Supplied entries>
########################################

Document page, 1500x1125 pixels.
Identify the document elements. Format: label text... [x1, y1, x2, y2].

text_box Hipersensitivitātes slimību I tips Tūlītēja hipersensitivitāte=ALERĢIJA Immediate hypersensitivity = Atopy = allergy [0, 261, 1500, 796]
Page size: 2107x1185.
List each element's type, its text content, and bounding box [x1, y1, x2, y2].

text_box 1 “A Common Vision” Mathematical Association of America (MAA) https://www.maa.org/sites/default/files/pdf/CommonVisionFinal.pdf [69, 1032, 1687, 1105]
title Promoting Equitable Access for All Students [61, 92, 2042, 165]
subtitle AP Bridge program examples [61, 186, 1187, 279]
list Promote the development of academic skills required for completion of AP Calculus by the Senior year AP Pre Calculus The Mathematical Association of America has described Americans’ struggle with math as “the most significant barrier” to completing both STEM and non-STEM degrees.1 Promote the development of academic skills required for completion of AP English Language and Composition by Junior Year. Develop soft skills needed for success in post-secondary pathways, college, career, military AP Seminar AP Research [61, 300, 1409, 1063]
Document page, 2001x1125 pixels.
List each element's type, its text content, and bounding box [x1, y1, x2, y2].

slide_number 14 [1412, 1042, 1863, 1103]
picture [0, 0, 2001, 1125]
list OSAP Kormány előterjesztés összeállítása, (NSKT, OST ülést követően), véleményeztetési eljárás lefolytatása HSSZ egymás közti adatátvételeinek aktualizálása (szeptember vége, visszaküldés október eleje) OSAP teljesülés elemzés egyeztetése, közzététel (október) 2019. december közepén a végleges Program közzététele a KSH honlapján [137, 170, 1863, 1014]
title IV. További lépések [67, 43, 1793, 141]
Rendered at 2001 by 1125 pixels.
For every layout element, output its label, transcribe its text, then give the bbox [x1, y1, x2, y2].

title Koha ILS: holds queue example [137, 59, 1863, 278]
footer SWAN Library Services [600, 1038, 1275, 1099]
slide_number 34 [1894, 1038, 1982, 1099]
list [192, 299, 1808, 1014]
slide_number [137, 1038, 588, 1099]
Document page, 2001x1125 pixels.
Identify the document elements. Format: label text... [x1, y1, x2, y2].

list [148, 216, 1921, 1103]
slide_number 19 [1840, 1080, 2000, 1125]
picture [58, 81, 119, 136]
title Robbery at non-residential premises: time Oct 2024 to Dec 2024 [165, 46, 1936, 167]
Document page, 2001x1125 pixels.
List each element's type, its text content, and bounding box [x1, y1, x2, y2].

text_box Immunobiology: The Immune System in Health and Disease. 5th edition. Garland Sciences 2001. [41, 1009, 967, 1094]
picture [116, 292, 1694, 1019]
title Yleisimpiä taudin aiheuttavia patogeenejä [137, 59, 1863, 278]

########################################

Task description> In the listing above, find the line with "For every layout", then copy it and every later line exactly, through the last line, and nothing else.

Solution for this exercise>
For every layout element, output its label, transcribe its text, then give the bbox [x1, y1, x2, y2].

title Koha ILS: holds queue example [137, 59, 1863, 278]
footer SWAN Library Services [600, 1038, 1275, 1099]
slide_number 34 [1894, 1038, 1982, 1099]
list [192, 299, 1808, 1014]
slide_number [137, 1038, 588, 1099]
Document page, 2001x1125 pixels.
Identify the document elements. Format: label text... [x1, y1, x2, y2].

list [148, 216, 1921, 1103]
slide_number 19 [1840, 1080, 2000, 1125]
picture [58, 81, 119, 136]
title Robbery at non-residential premises: time Oct 2024 to Dec 2024 [165, 46, 1936, 167]
Document page, 2001x1125 pixels.
List each element's type, its text content, and bounding box [x1, y1, x2, y2].

text_box Immunobiology: The Immune System in Health and Disease. 5th edition. Garland Sciences 2001. [41, 1009, 967, 1094]
picture [116, 292, 1694, 1019]
title Yleisimpiä taudin aiheuttavia patogeenejä [137, 59, 1863, 278]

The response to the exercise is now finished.